Low GPU utilization with CUDA?

Is it normal for the GPU load to only be 20% with CUDA? I have torch.backends.cudnn.benchmark=True as well with no performance increase.

My model is defined as follows:

class LSTM(torch.nn.Module):

    def __init__(self, N, D_in, H, H_LSTM, D_out):
        super(LSTM, self).__init__()
        self.H = H
        self.in2lstm = torch.nn.Linear(D_in, H)
        self.lstm = torch.nn.LSTM(H, H_LSTM, dropout=0.5)
        self.lstm2out = torch.nn.Linear(H_LSTM, D_out)

    def forward(self, x, hidden, t, seq_len):
        y_pred = self.in2lstm(x[t:t+seq_len].view(seq_len, -1))
        y_pred = torch.nn.ELU()(y_pred)
        y_pred, hidden = self.lstm(y_pred.view(seq_len, 1, self.H), hidden)
        y_pred = self.lstm2out(y_pred.view(seq_len, -1))
        return y_pred, hidden

model = LSTM(N, D_in, H, H_LSTM, D_out).cuda()

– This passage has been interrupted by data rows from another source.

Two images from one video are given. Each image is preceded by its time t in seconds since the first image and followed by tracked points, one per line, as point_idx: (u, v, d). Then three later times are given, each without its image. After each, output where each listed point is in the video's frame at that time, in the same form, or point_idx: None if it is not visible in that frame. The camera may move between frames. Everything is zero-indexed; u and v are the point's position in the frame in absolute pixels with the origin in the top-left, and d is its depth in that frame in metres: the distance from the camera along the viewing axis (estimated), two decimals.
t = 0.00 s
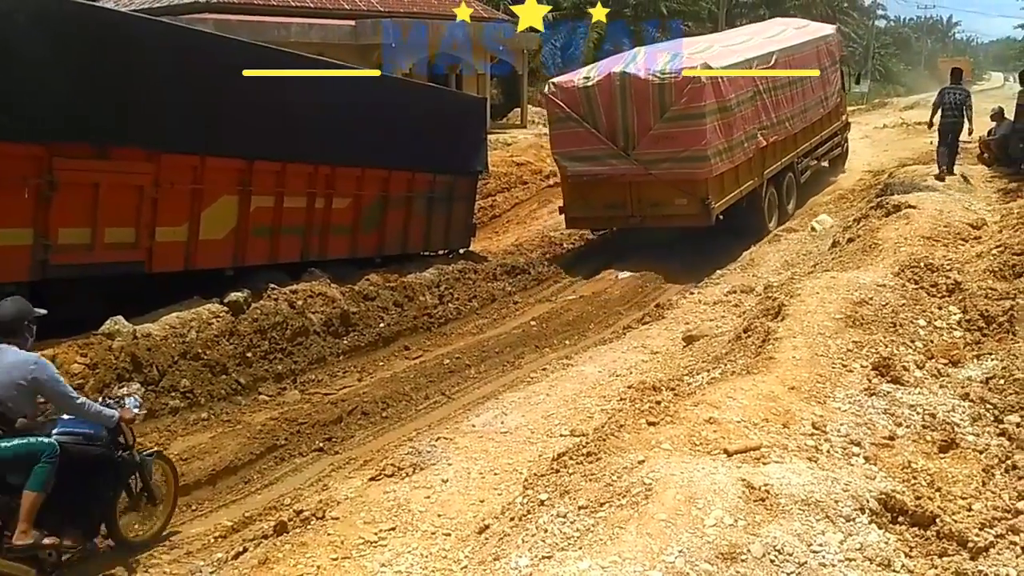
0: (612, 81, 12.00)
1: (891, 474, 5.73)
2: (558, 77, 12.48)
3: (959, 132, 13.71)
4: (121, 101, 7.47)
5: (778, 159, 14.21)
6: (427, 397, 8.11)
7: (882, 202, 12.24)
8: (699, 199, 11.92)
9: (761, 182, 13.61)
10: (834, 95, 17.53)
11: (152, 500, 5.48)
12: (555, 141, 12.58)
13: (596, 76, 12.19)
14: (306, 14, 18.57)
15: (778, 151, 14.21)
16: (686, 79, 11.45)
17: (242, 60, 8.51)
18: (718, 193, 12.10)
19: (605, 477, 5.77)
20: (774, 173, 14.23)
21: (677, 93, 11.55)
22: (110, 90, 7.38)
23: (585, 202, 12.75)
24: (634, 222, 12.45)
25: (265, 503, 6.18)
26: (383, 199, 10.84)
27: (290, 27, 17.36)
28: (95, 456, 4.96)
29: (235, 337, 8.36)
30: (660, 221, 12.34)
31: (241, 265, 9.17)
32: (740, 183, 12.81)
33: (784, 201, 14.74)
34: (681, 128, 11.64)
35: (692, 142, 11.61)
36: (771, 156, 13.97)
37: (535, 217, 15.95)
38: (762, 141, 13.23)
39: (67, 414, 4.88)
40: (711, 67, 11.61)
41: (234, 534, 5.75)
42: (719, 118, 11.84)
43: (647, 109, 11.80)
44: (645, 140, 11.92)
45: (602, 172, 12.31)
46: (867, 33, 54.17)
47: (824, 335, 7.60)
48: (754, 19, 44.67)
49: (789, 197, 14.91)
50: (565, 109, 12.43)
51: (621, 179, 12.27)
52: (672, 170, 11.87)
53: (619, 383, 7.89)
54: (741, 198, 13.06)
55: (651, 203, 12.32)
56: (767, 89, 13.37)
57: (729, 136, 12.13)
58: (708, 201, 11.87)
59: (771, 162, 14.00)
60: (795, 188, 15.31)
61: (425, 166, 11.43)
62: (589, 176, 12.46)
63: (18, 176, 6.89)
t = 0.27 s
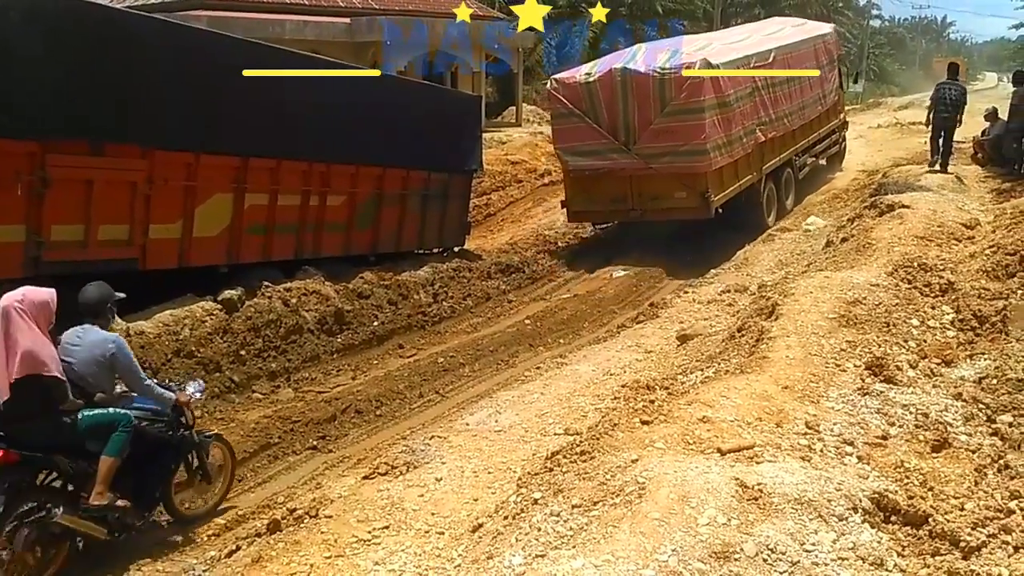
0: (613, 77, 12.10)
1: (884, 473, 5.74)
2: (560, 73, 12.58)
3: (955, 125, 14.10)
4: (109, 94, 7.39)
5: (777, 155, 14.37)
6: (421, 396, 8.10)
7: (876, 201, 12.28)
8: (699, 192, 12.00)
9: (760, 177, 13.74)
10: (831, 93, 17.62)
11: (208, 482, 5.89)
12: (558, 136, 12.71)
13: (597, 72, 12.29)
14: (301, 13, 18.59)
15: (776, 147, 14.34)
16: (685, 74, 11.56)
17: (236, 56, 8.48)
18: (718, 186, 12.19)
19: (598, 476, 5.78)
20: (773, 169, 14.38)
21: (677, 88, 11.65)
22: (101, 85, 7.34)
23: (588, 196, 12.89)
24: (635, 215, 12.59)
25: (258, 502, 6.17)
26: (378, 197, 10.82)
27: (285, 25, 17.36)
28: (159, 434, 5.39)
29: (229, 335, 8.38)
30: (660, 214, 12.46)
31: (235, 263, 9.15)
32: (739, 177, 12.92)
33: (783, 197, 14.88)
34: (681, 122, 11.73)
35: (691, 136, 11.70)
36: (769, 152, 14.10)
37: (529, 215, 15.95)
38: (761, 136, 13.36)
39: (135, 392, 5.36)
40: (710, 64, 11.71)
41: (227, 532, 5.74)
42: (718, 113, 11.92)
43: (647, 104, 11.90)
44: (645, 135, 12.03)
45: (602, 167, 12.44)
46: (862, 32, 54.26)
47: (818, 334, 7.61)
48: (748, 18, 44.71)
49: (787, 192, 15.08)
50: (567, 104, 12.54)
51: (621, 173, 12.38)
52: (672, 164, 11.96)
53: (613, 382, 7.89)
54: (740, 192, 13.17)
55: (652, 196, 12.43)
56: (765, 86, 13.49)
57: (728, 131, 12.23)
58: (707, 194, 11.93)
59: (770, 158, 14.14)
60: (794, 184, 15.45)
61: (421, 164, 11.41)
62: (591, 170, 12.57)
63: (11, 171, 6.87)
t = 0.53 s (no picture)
0: (617, 74, 12.29)
1: (884, 473, 5.74)
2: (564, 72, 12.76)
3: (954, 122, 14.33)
4: (110, 94, 7.41)
5: (779, 150, 14.57)
6: (422, 396, 8.10)
7: (876, 201, 12.28)
8: (703, 186, 12.14)
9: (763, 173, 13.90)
10: (834, 91, 17.70)
11: (272, 460, 6.25)
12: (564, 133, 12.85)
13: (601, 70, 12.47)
14: (301, 13, 18.62)
15: (779, 143, 14.51)
16: (688, 70, 11.78)
17: (236, 56, 8.48)
18: (722, 180, 12.35)
19: (599, 476, 5.78)
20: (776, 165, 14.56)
21: (681, 85, 11.88)
22: (102, 85, 7.36)
23: (593, 192, 12.97)
24: (640, 210, 12.68)
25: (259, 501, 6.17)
26: (377, 196, 10.81)
27: (285, 25, 17.39)
28: (226, 413, 5.71)
29: (229, 335, 8.44)
30: (665, 209, 12.57)
31: (235, 263, 9.15)
32: (743, 172, 13.09)
33: (786, 193, 15.04)
34: (685, 117, 11.96)
35: (695, 131, 11.94)
36: (772, 148, 14.25)
37: (529, 215, 15.95)
38: (763, 132, 13.52)
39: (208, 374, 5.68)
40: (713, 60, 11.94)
41: (228, 532, 5.74)
42: (720, 108, 12.14)
43: (651, 100, 12.12)
44: (650, 131, 12.23)
45: (608, 162, 12.57)
46: (862, 32, 54.25)
47: (818, 334, 7.61)
48: (749, 18, 44.71)
49: (791, 188, 15.23)
50: (571, 102, 12.71)
51: (626, 168, 12.52)
52: (675, 159, 12.17)
53: (614, 382, 7.90)
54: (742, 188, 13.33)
55: (657, 191, 12.55)
56: (767, 83, 13.65)
57: (730, 126, 12.41)
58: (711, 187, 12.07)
59: (773, 154, 14.33)
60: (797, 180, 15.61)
61: (421, 164, 11.40)
62: (596, 165, 12.70)
63: (11, 171, 6.89)
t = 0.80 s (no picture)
0: (620, 70, 12.38)
1: (881, 470, 5.75)
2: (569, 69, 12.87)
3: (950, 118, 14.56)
4: (108, 93, 7.41)
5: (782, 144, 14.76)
6: (419, 394, 8.11)
7: (874, 199, 12.29)
8: (706, 180, 12.27)
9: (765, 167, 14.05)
10: (834, 88, 17.81)
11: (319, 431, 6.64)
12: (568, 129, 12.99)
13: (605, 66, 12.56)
14: (298, 11, 18.61)
15: (781, 138, 14.66)
16: (690, 65, 11.85)
17: (232, 54, 8.47)
18: (724, 173, 12.45)
19: (596, 474, 5.78)
20: (779, 160, 14.71)
21: (683, 80, 11.96)
22: (100, 83, 7.35)
23: (599, 186, 13.15)
24: (645, 204, 12.87)
25: (256, 500, 6.17)
26: (375, 195, 10.81)
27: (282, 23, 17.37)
28: (282, 391, 6.04)
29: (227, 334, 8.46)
30: (669, 203, 12.75)
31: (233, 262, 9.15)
32: (745, 166, 13.23)
33: (788, 187, 15.19)
34: (687, 112, 12.04)
35: (697, 125, 12.02)
36: (774, 143, 14.40)
37: (527, 213, 15.96)
38: (765, 127, 13.68)
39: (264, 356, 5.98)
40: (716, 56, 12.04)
41: (225, 531, 5.73)
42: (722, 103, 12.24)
43: (654, 96, 12.21)
44: (653, 126, 12.33)
45: (612, 158, 12.73)
46: (860, 30, 54.24)
47: (816, 331, 7.61)
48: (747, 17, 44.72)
49: (794, 183, 15.36)
50: (575, 99, 12.81)
51: (630, 163, 12.68)
52: (678, 154, 12.27)
53: (611, 380, 7.91)
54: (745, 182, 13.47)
55: (662, 185, 12.71)
56: (768, 80, 13.81)
57: (732, 121, 12.56)
58: (714, 181, 12.19)
59: (775, 149, 14.48)
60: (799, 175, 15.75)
61: (418, 163, 11.39)
62: (601, 160, 12.87)
63: (9, 170, 6.88)
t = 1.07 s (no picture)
0: (625, 65, 12.81)
1: (878, 466, 5.76)
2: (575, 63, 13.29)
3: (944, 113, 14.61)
4: (105, 90, 7.41)
5: (783, 138, 15.09)
6: (417, 391, 8.11)
7: (871, 195, 12.31)
8: (709, 171, 12.69)
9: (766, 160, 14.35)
10: (834, 83, 17.98)
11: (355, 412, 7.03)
12: (574, 121, 13.41)
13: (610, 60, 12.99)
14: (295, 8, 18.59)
15: (781, 131, 14.95)
16: (694, 58, 12.28)
17: (230, 50, 8.47)
18: (726, 164, 12.87)
19: (594, 470, 5.79)
20: (779, 153, 15.01)
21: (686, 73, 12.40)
22: (98, 80, 7.35)
23: (604, 178, 13.54)
24: (649, 195, 13.25)
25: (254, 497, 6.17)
26: (372, 192, 10.80)
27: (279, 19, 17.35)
28: (329, 372, 6.43)
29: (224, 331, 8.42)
30: (672, 192, 13.12)
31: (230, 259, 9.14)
32: (747, 158, 13.56)
33: (789, 179, 15.46)
34: (689, 105, 12.50)
35: (699, 118, 12.46)
36: (775, 136, 14.68)
37: (524, 210, 15.96)
38: (765, 121, 14.00)
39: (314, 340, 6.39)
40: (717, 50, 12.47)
41: (223, 528, 5.72)
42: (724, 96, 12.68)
43: (658, 89, 12.63)
44: (656, 118, 12.75)
45: (616, 149, 13.12)
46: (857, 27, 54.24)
47: (813, 328, 7.62)
48: (744, 15, 44.74)
49: (795, 176, 15.64)
50: (581, 92, 13.23)
51: (634, 155, 13.07)
52: (682, 146, 12.69)
53: (609, 376, 7.92)
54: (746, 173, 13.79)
55: (665, 176, 13.09)
56: (768, 74, 14.12)
57: (733, 114, 12.93)
58: (717, 171, 12.62)
59: (776, 142, 14.77)
60: (799, 167, 16.01)
61: (415, 160, 11.38)
62: (605, 152, 13.25)
63: (7, 167, 6.87)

if your model is small, then yes.

thanks for your reply!
Does “small model” refer to all kind of model including LSTM, CNN and others?
I met the problem that sometimes 5-layer CNN can reach very high GPU utilization while a resnet18 network cannot. Is putting the Variable on GPU and using DataParallel() enough to ensure the full utilization of GPUs? or I just wondered whether there is a way to ensure the high utilization of GPUs?
Thanks again.

@smth GPU utilization is showing up 0 even when I’m specifying the variables and network to shift to cuda. I’m using p2xlarge instance on aws. Can you help me with this?